Такова была моя теория до тех пор, пока я не убедился, что прошел через весь этот цирк только для того, чтобы не чувствовать себя самим собой и не думать, что так легко заработать довольно сомнительное жалованье.
Я работал в офисе только тогда, когда не надо было гоняться с духовым ружьем и инфракрасным биноклем или не находился под действием наркотика в наушниках, болтающих мне русские слова. В обучение также входило чтение переводов статей китайских газет и ужасные переделки с наличными. Нет ничего более ужасающего, поверьте мне, чем стиль дядюшки Мао.

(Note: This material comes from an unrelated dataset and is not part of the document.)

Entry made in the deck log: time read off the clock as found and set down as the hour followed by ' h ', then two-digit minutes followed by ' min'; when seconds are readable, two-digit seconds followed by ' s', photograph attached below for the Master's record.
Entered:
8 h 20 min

Еще одним из тяжких испытаний, обрушившихся на мои хилые, но прилично одетые плечи, было то, что я лишился своей любовницы. Ее звали Вероника, и она также работала на VI Пи-Эн, чего я не знал, когда с ней познакомился. Если бы я знал это, то избегал бы ее как бактериологическое оружие… Я утверждаю так вовсе не потому, что она отталкивающа или безобразна. Я был очень привязан к ней. Но из-за того, что приходилось иметь дело с Рупертом Квином, это был равнозначно подписанию контракта с Сатаной. Руперт, без всякой зависти к нашим прекрасным отношениям, всегда был готов устроить гадость своему верному сотруднику. Он отправил Веронику секретарем в британскую миссию на Кубу. Служба имел там свои интересы, но он не мог позволить себе внедрить туда настоящего зрелого агента с прекрасной оплатой. Таким образом моя кровать опустела и мне пришлось обедать вне дома. Вероника должна была вернуться через два месяца. Но лично я сомневался в этом.
Я отбросил перевод цитат Мао, принесенных мне накануне в почте с моими инициалами на приклеенном листке, и, сняв телефонную трубку, кратко проинформировал дежурного офицера, выходца из гнилой британской интеллигенции, что ухожу завтракать. Со своей стороны, он напомнил мне о необходимости взять с собой радиоручку.
В ручке был миниатюрный радиоприемник, производящий непонятный писк в кармане. Услышав его, нужно было тут же подойти к телефону и связаться с базой. К счастью, забавная игрушка, каковой она и была, никогда толком не работала. Вне зависимости от мощности базового передатчика они переставали действовать в радиусе полутора километров. Обычно я "забывал" взять свою ручку с собой. Вначале потому, что не было необходимости в чем-то срочном, а Квин таким образом подтрунивал надо мной.
И еще из-за того, что выглядишь полным идиотом, когда эта штука начинает работать в автобусе.
Я положил ручку в карман, зная, что охранники внизу предупреждены и не дадут мне выйти без нее, и направился к лифту. В коридоре я столкнулся со своим очаровательным начальником. Ввиду того, что одевался он совершенно невероятно для человека его возраста (сегодня на нем была оранжевая шелковая рубашка с пуговицами в уголках воротничка и невообразимой расцветки галстук), его обычный вид - это вид полной развалины. За огромными стеклами очков блестели маленькие крысиные глазки, редкие волосы выпадали подобно осенним листьям, и все это составляло ничтожную массу ростом в метр пятьдесят восемь. Но со времен отмены смертной казни наша страна становится создателем высококлассных произведений.
- Вы отправляетесь завтракать, мой мальчик?
- Да. Может быть, вы тоже хотите выйти?